_A run of records_
——

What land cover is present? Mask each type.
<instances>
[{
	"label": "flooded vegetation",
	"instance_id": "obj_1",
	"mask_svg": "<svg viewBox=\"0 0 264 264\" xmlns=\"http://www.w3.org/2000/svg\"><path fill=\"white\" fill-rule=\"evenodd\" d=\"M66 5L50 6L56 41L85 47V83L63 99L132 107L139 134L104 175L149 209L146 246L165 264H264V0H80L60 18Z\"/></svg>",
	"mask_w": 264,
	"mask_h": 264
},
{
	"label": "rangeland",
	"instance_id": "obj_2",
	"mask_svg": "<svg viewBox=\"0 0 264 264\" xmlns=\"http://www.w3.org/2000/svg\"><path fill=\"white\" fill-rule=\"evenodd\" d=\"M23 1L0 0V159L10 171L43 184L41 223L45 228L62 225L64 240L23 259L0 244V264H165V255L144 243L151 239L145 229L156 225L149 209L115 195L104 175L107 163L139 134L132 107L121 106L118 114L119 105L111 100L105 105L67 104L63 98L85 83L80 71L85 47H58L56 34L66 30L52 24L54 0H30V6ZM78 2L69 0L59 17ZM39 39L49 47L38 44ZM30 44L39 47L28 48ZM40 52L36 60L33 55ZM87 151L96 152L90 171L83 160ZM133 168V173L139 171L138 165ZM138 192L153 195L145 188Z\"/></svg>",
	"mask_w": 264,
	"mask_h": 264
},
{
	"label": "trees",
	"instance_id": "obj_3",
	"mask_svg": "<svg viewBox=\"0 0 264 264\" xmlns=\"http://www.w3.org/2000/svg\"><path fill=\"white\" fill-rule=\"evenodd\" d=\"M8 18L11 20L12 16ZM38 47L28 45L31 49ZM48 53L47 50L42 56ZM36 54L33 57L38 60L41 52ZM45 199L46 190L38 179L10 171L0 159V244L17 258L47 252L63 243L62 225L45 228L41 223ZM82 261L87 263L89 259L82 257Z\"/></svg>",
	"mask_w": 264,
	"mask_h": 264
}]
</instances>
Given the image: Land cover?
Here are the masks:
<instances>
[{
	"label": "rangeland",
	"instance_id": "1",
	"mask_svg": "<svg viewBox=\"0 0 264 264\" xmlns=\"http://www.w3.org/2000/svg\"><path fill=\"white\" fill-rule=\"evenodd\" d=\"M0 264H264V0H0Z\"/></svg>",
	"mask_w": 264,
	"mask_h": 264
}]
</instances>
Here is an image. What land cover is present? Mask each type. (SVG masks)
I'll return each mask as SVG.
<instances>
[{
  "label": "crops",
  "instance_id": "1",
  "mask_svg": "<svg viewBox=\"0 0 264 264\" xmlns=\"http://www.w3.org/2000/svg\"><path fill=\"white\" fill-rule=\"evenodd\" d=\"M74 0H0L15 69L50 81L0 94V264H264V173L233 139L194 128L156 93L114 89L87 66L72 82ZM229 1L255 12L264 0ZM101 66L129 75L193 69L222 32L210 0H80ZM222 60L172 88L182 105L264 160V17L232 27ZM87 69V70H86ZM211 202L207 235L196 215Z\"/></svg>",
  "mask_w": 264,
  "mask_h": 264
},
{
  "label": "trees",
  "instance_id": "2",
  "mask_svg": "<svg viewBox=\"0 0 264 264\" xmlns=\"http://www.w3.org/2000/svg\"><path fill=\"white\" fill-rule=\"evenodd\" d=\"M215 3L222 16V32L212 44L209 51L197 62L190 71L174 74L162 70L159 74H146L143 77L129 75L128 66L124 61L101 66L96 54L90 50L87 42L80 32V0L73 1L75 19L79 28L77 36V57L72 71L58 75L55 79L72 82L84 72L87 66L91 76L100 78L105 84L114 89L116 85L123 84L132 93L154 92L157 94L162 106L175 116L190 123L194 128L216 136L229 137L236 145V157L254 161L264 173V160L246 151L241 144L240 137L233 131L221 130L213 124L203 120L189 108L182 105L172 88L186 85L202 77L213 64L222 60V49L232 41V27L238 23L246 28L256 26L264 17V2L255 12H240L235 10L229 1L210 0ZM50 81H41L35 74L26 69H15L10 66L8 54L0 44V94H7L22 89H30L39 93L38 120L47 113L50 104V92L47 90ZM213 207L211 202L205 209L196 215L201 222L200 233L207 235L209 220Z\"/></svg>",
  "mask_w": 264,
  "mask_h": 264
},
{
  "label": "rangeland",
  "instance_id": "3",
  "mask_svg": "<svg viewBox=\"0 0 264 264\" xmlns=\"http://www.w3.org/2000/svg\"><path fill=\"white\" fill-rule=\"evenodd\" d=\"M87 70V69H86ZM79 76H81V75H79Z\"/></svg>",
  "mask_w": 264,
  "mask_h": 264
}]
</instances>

——

_What you should do_
Output the listing above word for word.

_The reply_
What land cover is present? Mask each type.
<instances>
[{
	"label": "flooded vegetation",
	"instance_id": "obj_1",
	"mask_svg": "<svg viewBox=\"0 0 264 264\" xmlns=\"http://www.w3.org/2000/svg\"><path fill=\"white\" fill-rule=\"evenodd\" d=\"M66 5L50 6L56 41L85 47V83L63 99L132 107L139 134L104 175L149 209L146 246L165 264H264V0H80L60 18Z\"/></svg>",
	"mask_w": 264,
	"mask_h": 264
},
{
	"label": "rangeland",
	"instance_id": "obj_2",
	"mask_svg": "<svg viewBox=\"0 0 264 264\" xmlns=\"http://www.w3.org/2000/svg\"><path fill=\"white\" fill-rule=\"evenodd\" d=\"M23 1L0 0V159L10 171L43 184L41 223L45 228L62 225L64 240L23 259L0 244V264H165V255L144 243L151 239L145 229L156 225L149 209L115 195L104 175L107 163L139 134L132 107L121 106L118 114L119 105L111 100L105 105L67 104L63 98L85 83L80 71L85 47H58L56 34L66 30L52 24L54 0H30V6ZM78 2L69 0L59 17ZM39 39L49 47L38 44ZM30 44L39 47L28 48ZM40 52L36 60L33 55ZM87 151L96 152L90 171L83 160ZM133 168V173L139 171L138 165ZM138 192L153 195L145 188Z\"/></svg>",
	"mask_w": 264,
	"mask_h": 264
},
{
	"label": "trees",
	"instance_id": "obj_3",
	"mask_svg": "<svg viewBox=\"0 0 264 264\" xmlns=\"http://www.w3.org/2000/svg\"><path fill=\"white\" fill-rule=\"evenodd\" d=\"M8 18L11 20L12 16ZM38 47L28 45L31 49ZM48 53L47 50L42 56ZM36 54L33 57L38 60L41 52ZM45 199L46 190L38 179L10 171L0 159V244L17 258L47 252L63 243L62 225L45 228L41 223ZM82 261L87 263L89 259L82 257Z\"/></svg>",
	"mask_w": 264,
	"mask_h": 264
}]
</instances>
Given the image: Land cover?
Here are the masks:
<instances>
[{
	"label": "rangeland",
	"instance_id": "1",
	"mask_svg": "<svg viewBox=\"0 0 264 264\" xmlns=\"http://www.w3.org/2000/svg\"><path fill=\"white\" fill-rule=\"evenodd\" d=\"M0 264H264V0H0Z\"/></svg>",
	"mask_w": 264,
	"mask_h": 264
}]
</instances>
Here is an image. What land cover is present? Mask each type. (SVG masks)
I'll return each mask as SVG.
<instances>
[{
  "label": "crops",
  "instance_id": "1",
  "mask_svg": "<svg viewBox=\"0 0 264 264\" xmlns=\"http://www.w3.org/2000/svg\"><path fill=\"white\" fill-rule=\"evenodd\" d=\"M74 0H0L15 69L50 81L0 94V264H264V173L233 139L194 128L156 93L114 89L87 66L72 82ZM229 1L255 12L264 0ZM101 66L129 75L193 69L222 32L210 0H80ZM222 60L172 88L182 105L264 160V17L232 27ZM87 69V70H86ZM211 202L207 235L196 215Z\"/></svg>",
  "mask_w": 264,
  "mask_h": 264
},
{
  "label": "trees",
  "instance_id": "2",
  "mask_svg": "<svg viewBox=\"0 0 264 264\" xmlns=\"http://www.w3.org/2000/svg\"><path fill=\"white\" fill-rule=\"evenodd\" d=\"M215 3L222 16V32L212 44L209 51L197 62L190 71L174 74L162 70L159 74H146L143 77L129 75L128 66L124 61L101 66L96 54L90 50L87 42L80 32V0L73 1L75 19L79 28L77 36V57L72 71L58 75L55 79L72 82L84 72L87 66L91 76L100 78L105 84L114 89L116 85L123 84L132 93L154 92L157 94L162 106L175 116L190 123L194 128L216 136L229 137L236 145V157L254 161L264 173V160L246 151L241 144L240 137L233 131L221 130L213 124L203 120L189 108L182 105L172 88L186 85L202 77L213 64L222 60V49L232 41V27L238 23L246 28L256 26L264 17V2L255 12H240L235 10L229 1L210 0ZM50 81H41L35 74L26 69H15L10 66L8 54L0 44V94H7L22 89H30L39 93L38 120L47 113L50 104V92L47 90ZM213 207L211 202L205 209L196 215L201 222L200 233L207 235L209 220Z\"/></svg>",
  "mask_w": 264,
  "mask_h": 264
},
{
  "label": "rangeland",
  "instance_id": "3",
  "mask_svg": "<svg viewBox=\"0 0 264 264\" xmlns=\"http://www.w3.org/2000/svg\"><path fill=\"white\" fill-rule=\"evenodd\" d=\"M87 70V69H86ZM79 76H81V75H79Z\"/></svg>",
  "mask_w": 264,
  "mask_h": 264
}]
</instances>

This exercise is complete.